##### THE INPUT #####

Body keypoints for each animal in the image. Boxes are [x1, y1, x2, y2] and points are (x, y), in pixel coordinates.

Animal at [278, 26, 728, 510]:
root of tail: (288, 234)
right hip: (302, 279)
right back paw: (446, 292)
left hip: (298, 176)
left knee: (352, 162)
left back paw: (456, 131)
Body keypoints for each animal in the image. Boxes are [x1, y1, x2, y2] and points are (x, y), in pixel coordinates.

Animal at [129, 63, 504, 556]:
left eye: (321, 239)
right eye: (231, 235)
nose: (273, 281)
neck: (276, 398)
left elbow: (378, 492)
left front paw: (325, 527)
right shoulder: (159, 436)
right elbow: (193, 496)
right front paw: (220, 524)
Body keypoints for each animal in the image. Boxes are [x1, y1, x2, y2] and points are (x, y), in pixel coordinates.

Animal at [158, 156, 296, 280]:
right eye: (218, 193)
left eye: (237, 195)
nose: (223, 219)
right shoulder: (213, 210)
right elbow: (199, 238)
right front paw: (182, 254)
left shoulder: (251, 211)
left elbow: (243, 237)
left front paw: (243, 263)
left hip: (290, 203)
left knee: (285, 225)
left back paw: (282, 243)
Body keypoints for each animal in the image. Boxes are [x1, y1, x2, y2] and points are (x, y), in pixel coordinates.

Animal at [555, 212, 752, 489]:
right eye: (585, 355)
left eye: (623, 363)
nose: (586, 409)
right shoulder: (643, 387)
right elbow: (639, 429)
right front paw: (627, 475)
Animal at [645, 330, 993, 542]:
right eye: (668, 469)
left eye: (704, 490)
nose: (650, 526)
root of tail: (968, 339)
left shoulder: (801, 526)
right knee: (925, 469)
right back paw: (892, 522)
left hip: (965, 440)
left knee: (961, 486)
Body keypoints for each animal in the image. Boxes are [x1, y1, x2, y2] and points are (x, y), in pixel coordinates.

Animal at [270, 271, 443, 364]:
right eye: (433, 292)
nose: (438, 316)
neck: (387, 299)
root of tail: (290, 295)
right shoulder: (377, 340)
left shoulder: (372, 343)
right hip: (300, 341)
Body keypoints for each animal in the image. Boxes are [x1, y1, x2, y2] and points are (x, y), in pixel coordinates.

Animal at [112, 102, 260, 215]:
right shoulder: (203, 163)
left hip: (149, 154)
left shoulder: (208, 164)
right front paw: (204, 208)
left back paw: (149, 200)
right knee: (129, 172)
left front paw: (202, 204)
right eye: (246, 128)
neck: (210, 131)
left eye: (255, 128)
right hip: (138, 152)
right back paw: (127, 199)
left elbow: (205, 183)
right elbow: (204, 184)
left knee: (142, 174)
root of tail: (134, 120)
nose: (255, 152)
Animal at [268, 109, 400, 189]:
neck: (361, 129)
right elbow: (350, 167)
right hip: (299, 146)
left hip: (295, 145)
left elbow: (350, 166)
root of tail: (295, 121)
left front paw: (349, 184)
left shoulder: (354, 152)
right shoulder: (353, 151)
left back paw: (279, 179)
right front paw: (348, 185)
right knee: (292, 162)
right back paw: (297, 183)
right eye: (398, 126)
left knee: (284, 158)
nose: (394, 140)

#####

Reproduce exactly the line that holds "right eye: (585, 355)", then every line after it, ending with the final line of the records above.

right eye: (585, 355)
left eye: (623, 363)
nose: (586, 409)
right shoulder: (643, 387)
right elbow: (639, 429)
right front paw: (627, 475)
Animal at [645, 330, 993, 542]:
right eye: (668, 469)
left eye: (704, 490)
nose: (650, 526)
root of tail: (968, 339)
left shoulder: (801, 526)
right knee: (925, 469)
right back paw: (892, 522)
left hip: (965, 440)
left knee: (961, 486)
Body keypoints for each animal in the image. Boxes are [x1, y1, x2, y2] and points are (x, y), in pixel coordinates.

Animal at [270, 271, 443, 364]:
right eye: (433, 292)
nose: (438, 316)
neck: (387, 299)
root of tail: (290, 295)
right shoulder: (377, 340)
left shoulder: (372, 343)
right hip: (300, 341)
Body keypoints for each animal in the image. Boxes are [x1, y1, x2, y2] and points are (x, y), in pixel coordinates.

Animal at [112, 102, 260, 215]:
right shoulder: (203, 163)
left hip: (149, 154)
left shoulder: (208, 164)
right front paw: (204, 208)
left back paw: (149, 200)
right knee: (129, 172)
left front paw: (202, 204)
right eye: (246, 128)
neck: (210, 131)
left eye: (255, 128)
right hip: (138, 152)
right back paw: (127, 199)
left elbow: (205, 183)
right elbow: (204, 184)
left knee: (142, 174)
root of tail: (134, 120)
nose: (255, 152)
Animal at [268, 109, 400, 189]:
neck: (361, 129)
right elbow: (350, 167)
right hip: (299, 146)
left hip: (295, 145)
left elbow: (350, 166)
root of tail: (295, 121)
left front paw: (349, 184)
left shoulder: (354, 152)
right shoulder: (353, 151)
left back paw: (279, 179)
right front paw: (348, 185)
right knee: (292, 162)
right back paw: (297, 183)
right eye: (398, 126)
left knee: (284, 158)
nose: (394, 140)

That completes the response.